Copy out the lines below word for word, and leave the pictures out of your answer.

::::

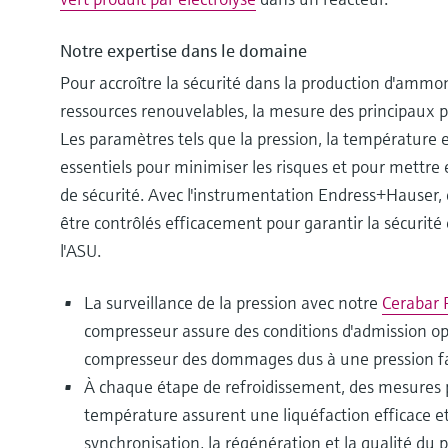
Notre expertise dans le domaine
Pour accroître la sécurité dans la production d'ammon
ressources renouvelables, la mesure des principaux p
Les paramètres tels que la pression, la température e
essentiels pour minimiser les risques et pour mettre
de sécurité. Avec l'instrumentation Endress+Hauser
être contrôlés efficacement pour garantir la sécurité
l'ASU.
La surveillance de la pression avec notre
Cerabar
compresseur assure des conditions d'admission op
compresseur des dommages dus à une pression fai
À chaque étape de refroidissement, des mesures p
température assurent une liquéfaction efficace et 
synchronisation, la régénération et la qualité du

::::

SOLUTION BELOW:
Notre expertise dans le domaine
Pour accroître la sécurité dans la production d'ammon
ressources renouvelables, la mesure des principaux p
Les paramètres tels que la pression, la température e
essentiels pour minimiser les risques et pour mettre
de sécurité. Avec l'instrumentation Endress+Hauser
être contrôlés efficacement pour garantir la sécurité
l'ASU.
La surveillance de la pression avec notre
Cerabar
compresseur assure des conditions d'admission op
compresseur des dommages dus à une pression fai
À chaque étape de refroidissement, des mesures p
température assurent une liquéfaction efficace et 
synchronisation, la régénération et la qualité du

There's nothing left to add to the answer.